Raffi delivers the bad news
Janeway sat in her Ready Room - Naomi’s ready room, she reminded herself - nearing her last nerve. Raffi made circuits around the small room, pausing only to pull at her dark, curly hair or to roll and unroll the sleeves of her leather jacket.
“Commander Musiker,” she clipped, tired of waiting. “Can you please stop prevaricating and tell us what happened? As succinctly as possible, please.”
“My girlfriend’s vanished,” Raffi croaked, a catch of emotion in her voice.
Janeway waited for more, then glared. “Ok, a little less succinct, please.”
“I was supposed to meet her on her ship an hour ago. When I got there, all I found was empty space.”
“Sure she didn’t just stand you up?” Off Raffi’s furious look, Janeway raised her hands. “Sorry, Occam’s razor and all.”
“If she was planning to stand me up I doubt she’d be logging day trip destinations for two.” Raffi practically flung a data pad at Picard. “Transcript of her last log. She was transported out while she was recording it.”
Picard scanned the pad and then sighed. “Signs certainly point to kidnapping. Who would have it out for her?”
“Seriously, JL? Who wouldn’t?!? Fenris Rangers aren’t in the ‘making friends’ business.”
Fenris Rangers…Janeway repeated to herself. Where have I heard of them before?
Naomi’s communicator chirped, startling Janeway. “Wildman here,” she said. “What’s up?”
Janeway tuned them out, turning back to her guests. Picard had pulled Musiker into an awkward sort of man-hug. She held back a chuckle. Almost seventy years of Starfleet, Borg, Romulans and who knows what else but good old human emotion will break him every time.
“Admiral,” Naomi said, her voice tight with disdain. “Betazed’s invited us to join them for dinner and a tour of Megara, the capitol. We should both go, to show we're serious about negotiations.”
Janeway smiled, her face lit up with the exuberance of a child. “Oh goodie, a diplomatic shindig. Time to iron the ol’ dress uniform.”
Naomi’s eyes narrowed. “What are you so excited about? This is just a party. A distraction, that’s all.”
Janeway grabbed her by the elbow and pulled her to the corner, her grip searingly tight. “Naomi Wildman. I don’t know what the hell they’re teaching you in command school these days, but when you’re a Captain, a party is never just a party. It's a chance to swim in the undercurrents of the negotiation.”
Naomi shrugged off Janeway’s hand and grumbled, “Threatening to blow them up would be more efficient.”
“Efficiency isn’t everything,” Janeway said, her voice suddenly cool and detached. She turned away from Naomi and walked across the room, but stopped short and looked back with a hint of sadness in her eyes. “Get your party best on. When we land, keep your eyes and ears open— and try to have some fun.”

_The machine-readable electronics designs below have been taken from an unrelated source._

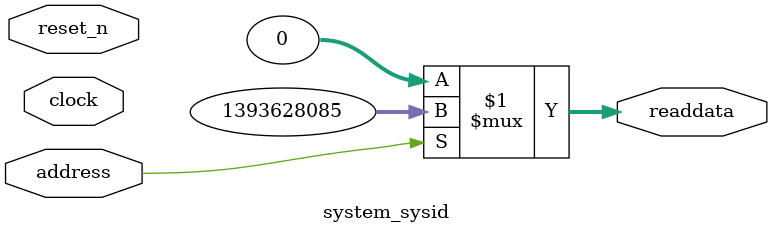
<source format=v>

`timescale 1ns / 1ps
// synthesis translate_on

// turn off superfluous verilog processor warnings 
// altera message_level Level1 
// altera message_off 10034 10035 10036 10037 10230 10240 10030 

module system_sysid (
               // inputs:
                address,
                clock,
                reset_n,

               // outputs:
                readdata
             )
;

  output  [ 31: 0] readdata;
  input            address;
  input            clock;
  input            reset_n;

  wire    [ 31: 0] readdata;
  //control_slave, which is an e_avalon_slave
  assign readdata = address ? 1393628085 : 0;

endmodule




</source>
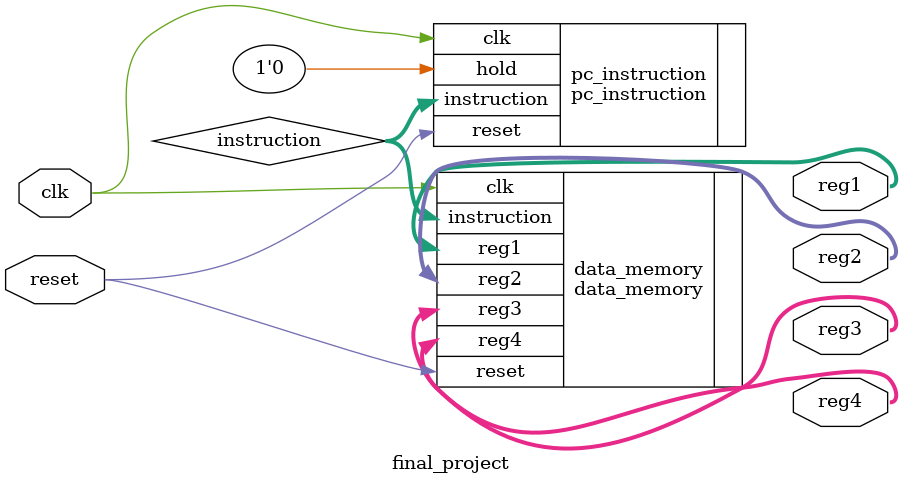
<source format=v>
`timescale 1ns / 1ps
module final_project( input clk, input reset, output signed [7:0] reg1, output signed [7:0] reg2, output signed [7:0] reg3, output signed [7:0] reg4 );

wire [19:0] instruction;

pc_instruction pc_instruction( .clk(clk), .hold(1'b0), .reset(reset), .instruction(instruction) );
data_memory data_memory( .reset(reset), .clk(clk), .reg1(reg1), .reg2(reg2), .reg3(reg3), .reg4(reg4),.instruction(instruction)); // if you need more I/O you can add more

endmodule

</source>
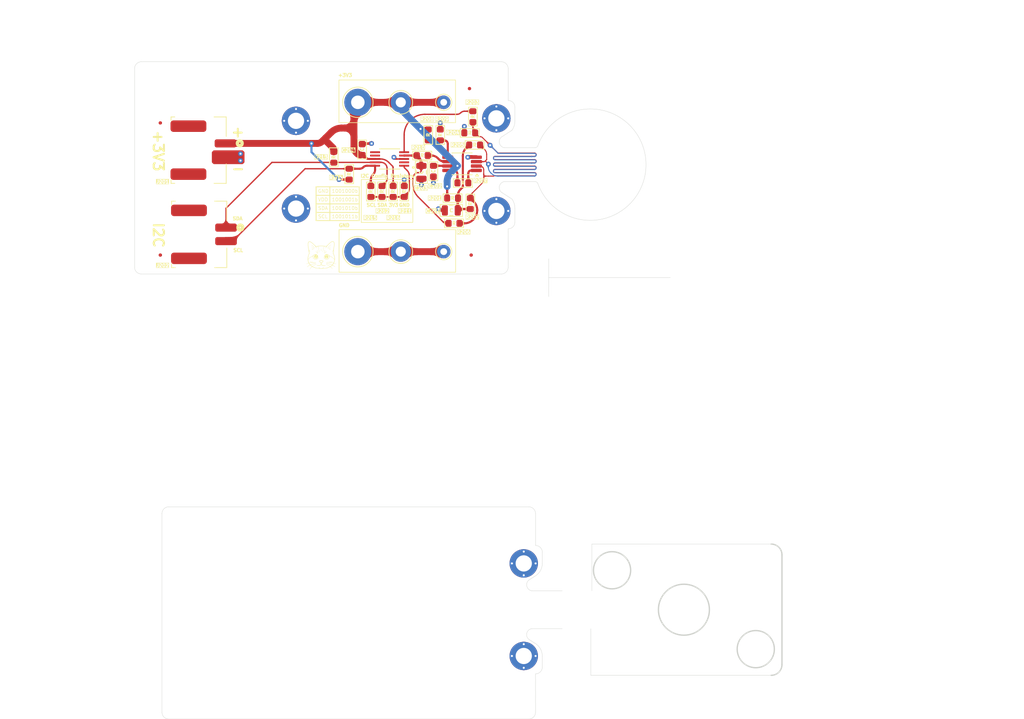
<source format=kicad_pcb>
(kicad_pcb
	(version 20241229)
	(generator "pcbnew")
	(generator_version "9.0")
	(general
		(thickness 1.54178)
		(legacy_teardrops no)
	)
	(paper "A4")
	(layers
		(0 "F.Cu" signal)
		(4 "In1.Cu" signal)
		(6 "In2.Cu" signal)
		(2 "B.Cu" signal)
		(9 "F.Adhes" user "F.Adhesive")
		(11 "B.Adhes" user "B.Adhesive")
		(13 "F.Paste" user)
		(15 "B.Paste" user)
		(5 "F.SilkS" user "F.Silkscreen")
		(7 "B.SilkS" user "B.Silkscreen")
		(1 "F.Mask" user)
		(3 "B.Mask" user)
		(17 "Dwgs.User" user "User.Drawings")
		(19 "Cmts.User" user "User.Comments")
		(21 "Eco1.User" user "User.Eco1")
		(23 "Eco2.User" user "User.Eco2")
		(25 "Edge.Cuts" user)
		(27 "Margin" user)
		(31 "F.CrtYd" user "F.Courtyard")
		(29 "B.CrtYd" user "B.Courtyard")
		(35 "F.Fab" user)
		(33 "B.Fab" user)
		(39 "User.1" user)
		(41 "User.2" user)
		(43 "User.3" user)
		(45 "User.4" user)
	)
	(setup
		(stackup
			(layer "F.SilkS"
				(type "Top Silk Screen")
			)
			(layer "F.Paste"
				(type "Top Solder Paste")
			)
			(layer "F.Mask"
				(type "Top Solder Mask")
				(thickness 0.01524)
			)
			(layer "F.Cu"
				(type "copper")
				(thickness 0.04318)
			)
			(layer "dielectric 1"
				(type "prepreg")
				(thickness 0.199898)
				(material "FR4")
				(epsilon_r 3.61)
				(loss_tangent 0.02)
			)
			(layer "In1.Cu"
				(type "copper")
				(thickness 0.017272)
			)
			(layer "dielectric 2"
				(type "core")
				(thickness 0.9906)
				(material "FR4")
				(epsilon_r 3.61)
				(loss_tangent 0.02)
			)
			(layer "In2.Cu"
				(type "copper")
				(thickness 0.017272)
			)
			(layer "dielectric 3"
				(type "prepreg")
				(thickness 0.199898)
				(material "FR4")
				(epsilon_r 3.61)
				(loss_tangent 0.02)
			)
			(layer "B.Cu"
				(type "copper")
				(thickness 0.04318)
			)
			(layer "B.Mask"
				(type "Bottom Solder Mask")
				(thickness 0.01524)
			)
			(layer "B.Paste"
				(type "Bottom Solder Paste")
			)
			(layer "B.SilkS"
				(type "Bottom Silk Screen")
			)
			(copper_finish "None")
			(dielectric_constraints no)
		)
		(pad_to_mask_clearance 0)
		(solder_mask_min_width 0.1016)
		(allow_soldermask_bridges_in_footprints yes)
		(tenting front back)
		(pcbplotparams
			(layerselection 0x00000000_00000000_55555555_5755f5ff)
			(plot_on_all_layers_selection 0x00000000_00000000_00000000_00000000)
			(disableapertmacros no)
			(usegerberextensions no)
			(usegerberattributes yes)
			(usegerberadvancedattributes yes)
			(creategerberjobfile yes)
			(dashed_line_dash_ratio 12.000000)
			(dashed_line_gap_ratio 3.000000)
			(svgprecision 4)
			(plotframeref no)
			(mode 1)
			(useauxorigin no)
			(hpglpennumber 1)
			(hpglpenspeed 20)
			(hpglpendiameter 15.000000)
			(pdf_front_fp_property_popups yes)
			(pdf_back_fp_property_popups yes)
			(pdf_metadata yes)
			(pdf_single_document no)
			(dxfpolygonmode yes)
			(dxfimperialunits yes)
			(dxfusepcbnewfont yes)
			(psnegative no)
			(psa4output no)
			(plot_black_and_white yes)
			(sketchpadsonfab no)
			(plotpadnumbers no)
			(hidednponfab no)
			(sketchdnponfab yes)
			(crossoutdnponfab yes)
			(subtractmaskfromsilk no)
			(outputformat 1)
			(mirror no)
			(drillshape 1)
			(scaleselection 1)
			(outputdirectory "")
		)
	)
	(property "LAST_EDIT_DATE" "Jun 5, 2025")
	(property "REV" "A")
	(property "TITLE" "Strain Gauge POC Board")
	(property "VERSION" "V1.0")
	(net 0 "")
	(net 1 "GND")
	(net 2 "+3V3a")
	(net 3 "Net-(C201-+)")
	(net 4 "Net-(C203-+)")
	(net 5 "+1V65a")
	(net 6 "Net-(U209-+)")
	(net 7 "Net-(U210-AIN1)")
	(net 8 "Net-(R207-Pad1)")
	(net 9 "Net-(R207-Pad2)")
	(net 10 "Net-(R210-Pad2)")
	(net 11 "Net-(U210-ADDR)")
	(net 12 "ADC_I2C_SDA")
	(net 13 "ADC_I2C_SCL")
	(footprint "ulib_Mechanical:MountingHole_3.2mm_M2_Pad_Via" (layer "F.Cu") (at 171.831 119.239594))
	(footprint "ulib_Resistors_SMD:R_0603_1608Metric" (layer "F.Cu") (at 161.519192 55.209739))
	(footprint "ulib_Resistors_SMD:R_0603_1608Metric" (layer "F.Cu") (at 149.215192 50.502739 90))
	(footprint "ulib_Capacitor_SMD:C_0805_2012Metric" (layer "F.Cu") (at 156.693192 47.655739 -90))
	(footprint "ulib_Resistors_SMD:R_0603_1608Metric" (layer "F.Cu") (at 150.866192 50.502739 90))
	(footprint "ulib_Mechanical:Fiducial_0.5mm_Mask1mm" (layer "F.Cu") (at 118.085192 59.908739))
	(footprint "ulib_Resistors_SMD:R_0603_1608Metric" (layer "F.Cu") (at 143.739192 45.430739 -90))
	(footprint "ulib_Resistors_SMD:R_0603_1608Metric" (layer "F.Cu") (at 157.709192 42.128739 -90))
	(footprint "ulib_Mechanical:MountingHole_3.2mm_M2_Pad_Via" (layer "F.Cu") (at 138.151192 40.041859))
	(footprint "TestPoint:TestPoint_Pad_D0.15mm" (layer "F.Cu") (at 166.345192 43.144739))
	(footprint "TestPoint:TestPoint_THTPad_D3.0mm_Drill1.5mm" (layer "F.Cu") (at 153.645192 59.400739 180))
	(footprint "ulib_Resistors_SMD:R_0603_1608Metric" (layer "F.Cu") (at 161.303192 51.485739 180))
	(footprint "TestPoint:TestPoint_THTPad_D3.0mm_Drill1.5mm" (layer "F.Cu") (at 153.645192 37.302739 180))
	(footprint "ulib_Resistors_SMD:R_0603_1608Metric" (layer "F.Cu") (at 163.843192 41.833739 180))
	(footprint "TestPoint:TestPoint_THTPad_D2.0mm_Drill1.0mm" (layer "F.Cu") (at 159.995192 59.400739 180))
	(footprint "Package_SO:VSSOP-8_3x3mm_P0.65mm" (layer "F.Cu") (at 162.708692 46.405739 180))
	(footprint "ulib_Mechanical:Fiducial_0.5mm_Mask1mm" (layer "F.Cu") (at 118.085192 40.350739))
	(footprint "ulib_Resistors_SMD:R_0603_1608Metric" (layer "F.Cu") (at 156.820192 45.176739))
	(footprint "ulib_Logos:picogrid_logo" (layer "F.Cu") (at 130.023192 35.524739))
	(footprint "ulib_Resistors_SMD:R_0603_1608Metric" (layer "F.Cu") (at 146.025192 47.932739 90))
	(footprint "ulib_Resistors_SMD:R_0603_1608Metric" (layer "F.Cu") (at 154.168192 50.502739 90))
	(footprint "TestPoint:TestPoint_THTPad_D2.0mm_Drill1.0mm" (layer "F.Cu") (at 159.995192 37.302739 180))
	(footprint "TestPoint:TestPoint_Pad_D0.15mm" (layer "F.Cu") (at 167.361192 44.160739))
	(footprint "ulib_Capacitor_SMD:C_0805_2012Metric" (layer "F.Cu") (at 161.115192 53.304739 180))
	(footprint "ulib_Package_SO:SOP50P490X110-10N" (layer "F.Cu") (at 151.994192 45.684739 180))
	(footprint "ulib_Mechanical:MountingHole_3.2mm_M2_Pad_Via" (layer "F.Cu") (at 138.151192 53.026339))
	(footprint "TestPoint:TestPoint_THTPad_D4.0mm_Drill2.0mm" (layer "F.Cu") (at 147.295192 37.302739 180))
	(footprint "ulib_Mechanical:Fiducial_0.5mm_Mask1mm" (layer "F.Cu") (at 163.805192 35.270739))
	(footprint "ulib_Resistors_SMD:R_0603_1608Metric" (layer "F.Cu") (at 164.313192 39.423739 90))
	(footprint "TestPoint:TestPoint_Pad_D0.15mm" (layer "F.Cu") (at 166.599192 48.224739))
	(footprint "ulib_Resistors_SMD:R_0603_1608Metric" (layer "F.Cu") (at 159.487192 42.128739 90))
	(footprint "ulib_Capacitor_SMD:C_0603_1608Metric" (layer "F.Cu") (at 158.471192 47.500739 -90))
	(footprint "ulib_Mechanical:MountingHole_3.2mm_M2_Pad_Via" (layer "F.Cu") (at 171.831 105.5396))
	(footprint "ulib_Resistors_SMD:R_0603_1608Metric" (layer "F.Cu") (at 162.827192 49.240739 180))
	(footprint "ulib_Connectors_DuraClik:Molex_DuraClik_5023520210_1x02_MP_P2.00mm_Right_Angle" (layer "F.Cu") (at 124.500192 44.382739 90))
	(footprint "ulib_Connectors_DuraClik:Molex_DuraClik_5023520210_1x02_MP_P2.00mm_Right_Angle" (layer "F.Cu") (at 124.582192 56.844739 90))
	(footprint "TestPoint:TestPoint_Pad_D0.15mm" (layer "F.Cu") (at 166.345192 45.785309))
	(footprint "ulib_Mechanical:MountingHole_3.2mm_M2_Pad_Via"
		(locked yes)
		(layer "F.Cu")
		(uuid "d860531c-e038-46f1-9598-7efbd798f72f")
		(at 167.780792 39.676345)
		(descr "Mounting Hole 3.2mm, M3")
		(tags "mounting hole 3.2mm m3")
		(property "Reference" "U201"
			(at 0 -4.2 0)
			(layer "F.SilkS")
			(hide yes)
			(uuid "b0666784-15ee-4fb1-88a0-67b4411ef389")
			(effects
				(font
					(size 0.508 0.508)
					(thickness 0.127)
				)
			)
		)
		(property "Value" "~"
			(at 0 4.2 0)
			(layer "F.Fab")
			(uuid "d2bc07cd-80e3-4097-991b-bb8dfce98a62")
			(effects
				(font
					(size 1 1)
					(thickness 0.15)
				)
			)
		)
		(property "Datasheet" ""
			(at 0 0 0)
			(layer "F.Fab")
			(hide yes)
			(uuid "f77c6b58-fa3e-4dbb-81dd-9da13ace95eb")
			(effects
				(font
					(size 1.27 1.27)
					(thickness 0.15)
				)
			)
		)
		(property "Description" ""
			(at 0 0 0)
			(layer "F.Fab")
			(hide yes)
			(uuid "25b55ffc-f705-4c9b-8365-942bb6986228")
			(effects
				(font
					(size 1.27 1.27)
					(thickness 0.15)
				)
			)
		)
		(path "/c4515538-bae9-4cf8-b6d8-6ea87fa2c929/e0e190c7-6cf6-411e-9370-ce15dd78c082")
		(sheetname "/Single Bridge 1/")
		(sheetfile "Single Bridge 1.kicad_sch")
		(attr exclude_from_pos_files)
		(fp_circle
			(center 0 0)
			(end 2.2 0)
			(stroke
				(width 0.15)
				(type solid)
			)
			(fill no)
			(layer "Cmts.User")
			(uuid "d1e1a1f3-090b-468d-bd6a-8d9a9517c209")
		)
		(fp_circle
			(center 0 0)
			(end 0.004038 -2.36045)
			(stroke
				(width 0.05)
				(type default)
			)
			(fill no)
			(layer "F.CrtYd")
			(uuid "64372a42-17e7-405a-86fe-5d18d87edda2")
		)
		(fp_text user "${REFERENCE}"
			(at 0 0 0)
			(layer "F.Fab")
			(uuid "7f872b57-39ef-4140-a6b3-84508bb91e56")
			(effects
				(font
					(size 1 1)
					(thickness 0.15)
				)
			)
		)
		(pad "1" thru_hole circle
			(at -1.75 0)
			(size 0.7 0.7)
			(drill 0.3)
			(layers "*.Cu" "*.Mask")
			(remove_unused_layers no)
			(zone_connect 2)
			(teardrops
				(best_length_ratio 0.5)
				(max_length 1)
				(best_width_ratio 1)
				(max_width 2)
				(curved_edges yes)
				(filter_ratio 0.9)
				(enabled yes)
				(allow_two_segments yes)
				(prefer_zone_connections yes)
			)
			(uuid "ba76d17d-656b-4802-bc50-ef823ce7a212")
		)
		(pad "1" thru_hole circle
			(at 0 -1.75)
			(size 0.7 0.7)
			(drill 0.3)
			(layers "*.Cu" "*.Mask")
			(remove_unused_layers no)
			(zone_connect 2)
			(teardrops
				(best_length_ratio 0.5)
				(max_length 1)
				(best_width_ratio 1)
				(max_width 2)
				(curved_edges yes)
				(filter_ratio 0.9)
				(enabled yes)
				(allow_two_segments yes)
				(prefer_zone_connections yes)
			)
			(uuid "4b7457d9-ccc5-4043-b270-d2e212d8eb4b")
		)
		(pad "1" thru_hole circle
			(at 0 0)
			(size 4.2 4.2)
			(drill 2.4)
			(layers "*.Cu" "*.Mask")
			(remove_unused_layers no)
			(teardrops
				(best_length_ratio 0.5)
				(max_length 1)
				(best_width_ratio 1)
				(max_width 2)
				(curved_edges yes)
				(filter_ratio 0.9)
				(enabled yes)
				(allow_two_segments yes)
				(prefer_zone_connections yes)
			)
			(uuid "36be6f89-45ba-4488-a0a9-8ce3db3f67ca")
		)
		(pad "1" thru_hole circle
			(at 0 1.75)
			(size 0.7 0.7)
			(drill 0.3)
			(layers "*.Cu" "*.Mask")
			(remove_unused_layers no)
			(zone_connect 2)
			(teardrops
				(best_length_ratio 0.5)
				(max_length 1)
				(best_width_ratio 1)
				(max_width 2)
				(curved_edges yes)
				(filter_ratio 0.9)
				(enabled yes)
				(allow_two_segments yes)
				(prefer_zone_connections yes)
			)
			(uuid "d6697235-4cd7-435d-b872-adad4255a732")
		)
		(pad "1" thru_hole circle
			(at 1.75 0)
			(size 0.7 0.7)
			(drill 0.3)
			(layers "*.Cu" "*.Mask")
			(remove_unused_l
... [483347 chars truncated]
</source>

Naomi made her exit, leaving Janeway with Picard and Musiker. Janeway glanced up at the holo-terminal where Picard was logging in and watched in awe as the console arranged itself into a beautiful touch-screen, pulling streams of data from the ether in seconds. With a wistful sigh, she thought of the hard plastic monitor that was her constant companion in the Delta Quadrant — her last link to Starfleet’s vast database of knowledge — helping her feel a little less lost even when most of the keys slowly stopped working.
Picard’s baritone interrupted her reverie. “Admiral level authorization zero-zero-zero.”
“That’s your password?” Raffi threw her hands in the air. “Seriously?”
“Do you want my help or would you prefer to mock me?”
Raffi stood still, frowned and zipped her lips.
Janeway smiled and nodded at them and drifted out to her quarters. She barely had to think twice about the journey; it was burned into her very muscles. Every step, every loose bit of carpet, every door whooshing open—this was home.
When she got to her cabin, she unfastened her uniform and let it drift to the floor, fixating on her body in the mirror. So much was the same, but she wasn’t. Wrinkles in places she didn’t know could wrinkle. Pockets of saggy flesh that resisted her best attempts to exercise them away. She’d grown old while her ship had somehow gotten younger. With a heavy sigh, she pulled her dress uniform on; eager to charm the Betazoid delegation.
One thing left to do. She retrieved a glass box that held her brass admiral pips. As she fastened them, her hands shook and she dropped one, a memory hitting her like a wave.
Stardate 52648: B’Elanna’s fury at Seven’s attempts at cataloguing her romance with Tom Paris. Her own amusement. She remembered asking Seven if she had considered ever trying it herself – romance, I mean – with a wry smile on her face. Janeway jolted out of the memory, pressing the last pip in quickly before hurrying out of her quarters. Work would sort her out.